[Exercise brief]
Search the records below for "Girona"; copy each line that has it.

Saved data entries
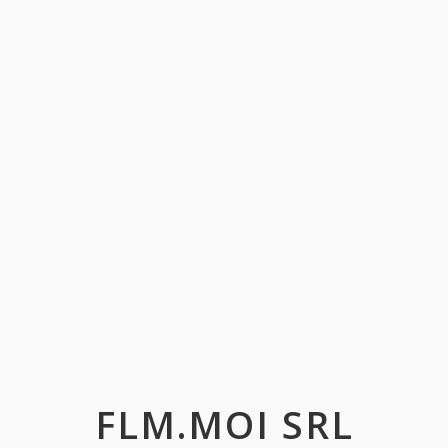
FLM.MOI SRL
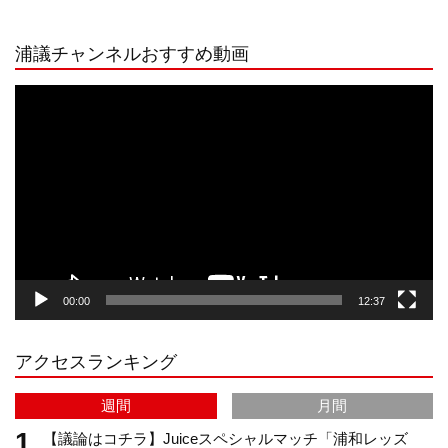
n
i
o
e
浦議チャンネルおすすめ動画
s
k
u
e
動
画
プ
t
T
T
d
レ
ー
a
o
u
ヤ
ー
g
k
b
00:00
12:37
r
e
アクセスランキング
a
C
週間
月間
m
h
【議論はコチラ】Juiceスペシャルマッチ「浦和レッズ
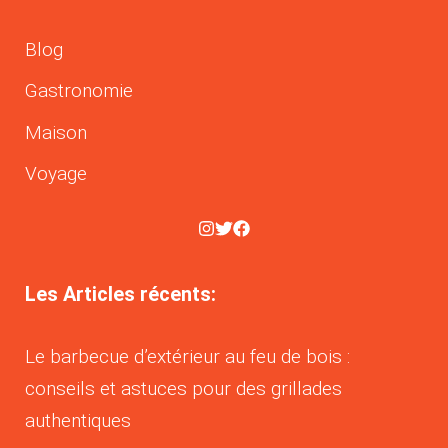
Blog
Gastronomie
Maison
Voyage
Les Articles récents:
Le barbecue d’extérieur au feu de bois :
conseils et astuces pour des grillades
authentiques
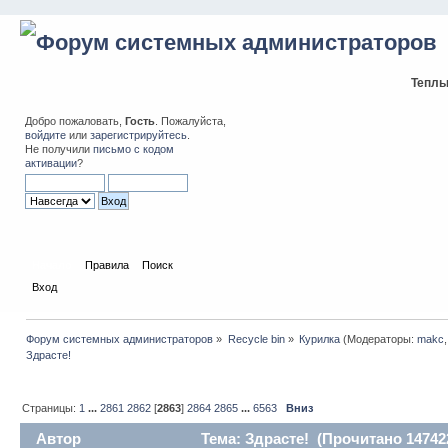
Теплы
Добро пожаловать,
Гость
. Пожалуйста,
войдите
или
зарегистрируйтесь
.
Не получили
письмо с кодом
активации
?
Начало
Правила
Поиск
Вход
Форум системных администраторов
»
Recycle bin
»
Курилка
(Модераторы:
makc
Здрасте!
Страницы:
1
...
2861
2862
[
2863
]
2864
2865
...
6563
Вниз
Автор
Тема: Здрасте! (Прочитано 147422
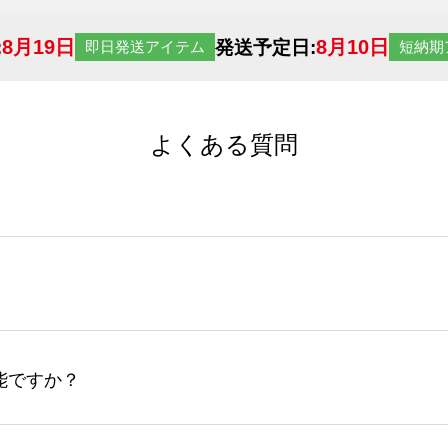
8月19日
8月10日
:
発送予定日:
即日発送アイテム
短納期
よくある質問
サイトからの受注生産にて承っております。デザインツールか
など、大口注文の場合は、サポートが担当する
エコバッグコンシ
ば多いほど、オンデマンドサービスよりも低価格で製作するこ
ップロードできるデータ形式は、JPG / PNG / AI / PS
能ですか？
やスマホで撮影した写真などもアップロード可能です。使用で
接入稿には対応していません。AIで保存し、デザインツールからアップ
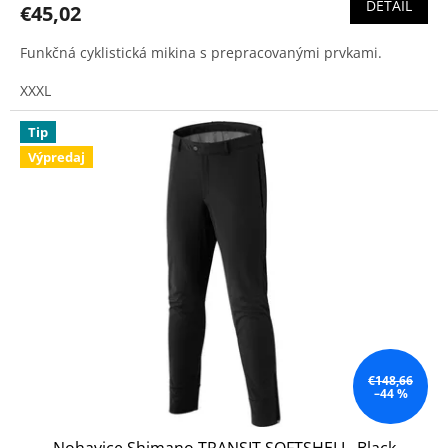
DETAIL
€45,02
Funkčná cyklistická mikina s prepracovanými prvkami.
XXXL
Tip
Výpredaj
€148,66
–44 %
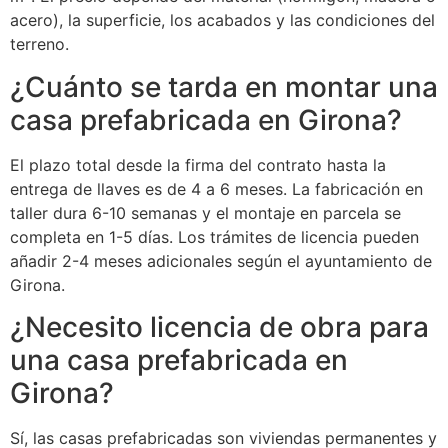
acero), la superficie, los acabados y las condiciones del
terreno.
¿Cuánto se tarda en montar una
casa prefabricada en Girona?
El plazo total desde la firma del contrato hasta la
entrega de llaves es de 4 a 6 meses. La fabricación en
taller dura 6-10 semanas y el montaje en parcela se
completa en 1-5 días. Los trámites de licencia pueden
añadir 2-4 meses adicionales según el ayuntamiento de
Girona.
¿Necesito licencia de obra para
una casa prefabricada en
Girona?
Sí, las casas prefabricadas son viviendas permanentes y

[The answer]
casa prefabricada en Girona?
Girona.
Girona?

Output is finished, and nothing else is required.